╭──

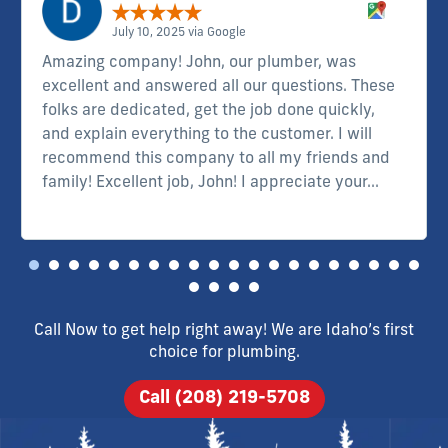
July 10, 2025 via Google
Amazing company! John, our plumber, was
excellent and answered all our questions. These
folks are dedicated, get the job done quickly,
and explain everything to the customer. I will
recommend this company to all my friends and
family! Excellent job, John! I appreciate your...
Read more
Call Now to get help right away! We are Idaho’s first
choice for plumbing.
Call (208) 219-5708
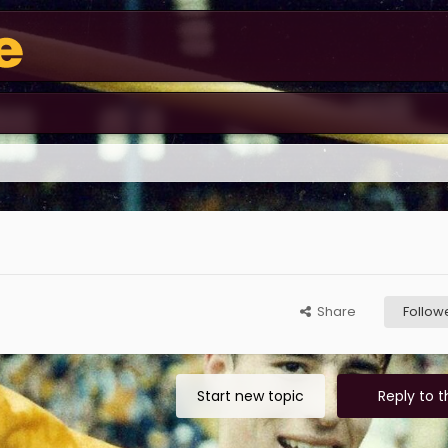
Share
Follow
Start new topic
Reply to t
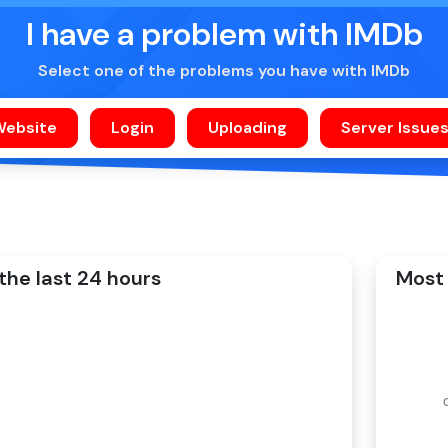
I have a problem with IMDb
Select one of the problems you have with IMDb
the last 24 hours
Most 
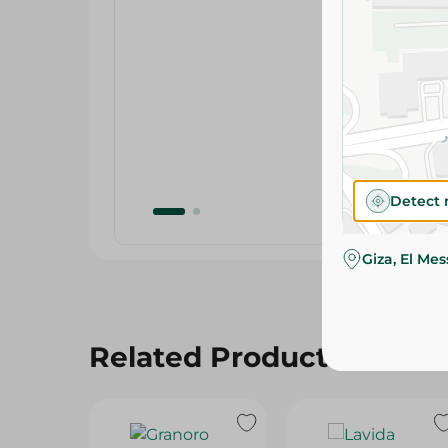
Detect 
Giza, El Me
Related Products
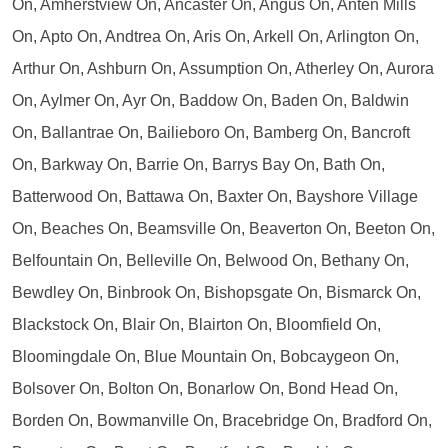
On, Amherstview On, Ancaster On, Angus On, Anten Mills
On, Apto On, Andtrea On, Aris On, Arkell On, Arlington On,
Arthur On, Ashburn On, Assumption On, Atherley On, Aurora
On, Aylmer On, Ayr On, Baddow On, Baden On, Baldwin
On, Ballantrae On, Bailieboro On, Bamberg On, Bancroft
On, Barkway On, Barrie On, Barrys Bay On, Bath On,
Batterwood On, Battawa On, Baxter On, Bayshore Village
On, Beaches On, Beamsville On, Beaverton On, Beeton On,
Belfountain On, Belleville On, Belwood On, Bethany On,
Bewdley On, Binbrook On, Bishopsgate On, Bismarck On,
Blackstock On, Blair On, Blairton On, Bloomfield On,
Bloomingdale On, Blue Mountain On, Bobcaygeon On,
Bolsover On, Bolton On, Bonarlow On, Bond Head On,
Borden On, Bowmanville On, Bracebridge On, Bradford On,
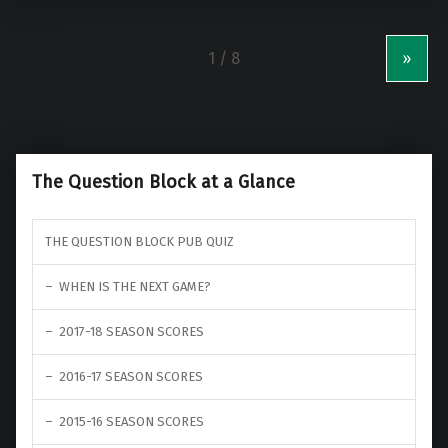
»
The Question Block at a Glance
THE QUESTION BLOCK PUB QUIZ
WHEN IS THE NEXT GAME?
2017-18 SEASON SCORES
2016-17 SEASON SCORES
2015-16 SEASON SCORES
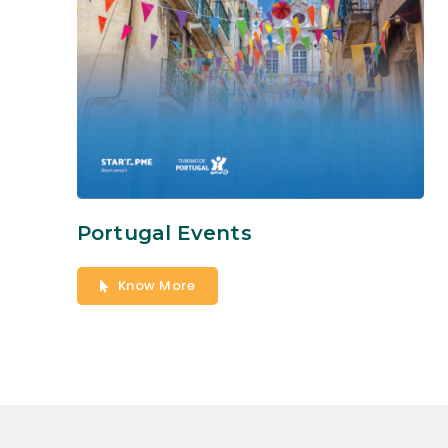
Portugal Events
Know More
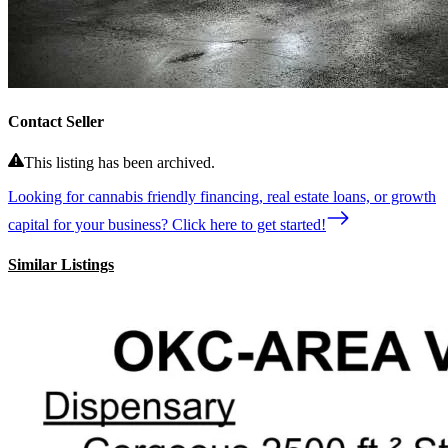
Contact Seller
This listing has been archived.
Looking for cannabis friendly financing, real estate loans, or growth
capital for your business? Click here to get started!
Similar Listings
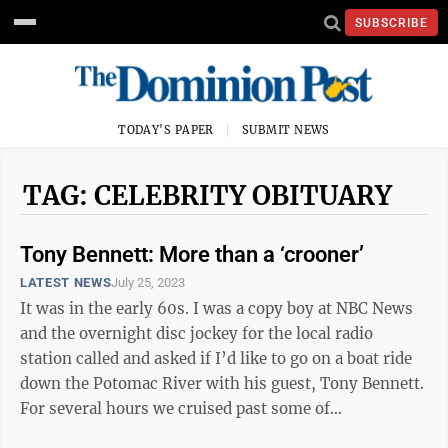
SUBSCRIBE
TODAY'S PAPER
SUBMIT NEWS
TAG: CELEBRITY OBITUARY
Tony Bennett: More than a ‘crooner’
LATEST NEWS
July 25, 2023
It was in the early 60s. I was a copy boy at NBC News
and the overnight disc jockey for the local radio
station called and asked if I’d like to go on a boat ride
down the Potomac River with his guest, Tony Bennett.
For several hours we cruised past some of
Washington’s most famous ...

╰──

DIRECTIONS -
List every line of the material above that contains the word "your".

RESPONSE BELOW -
family! Excellent job, John! I appreciate your...
capital for your business? Click here to get started!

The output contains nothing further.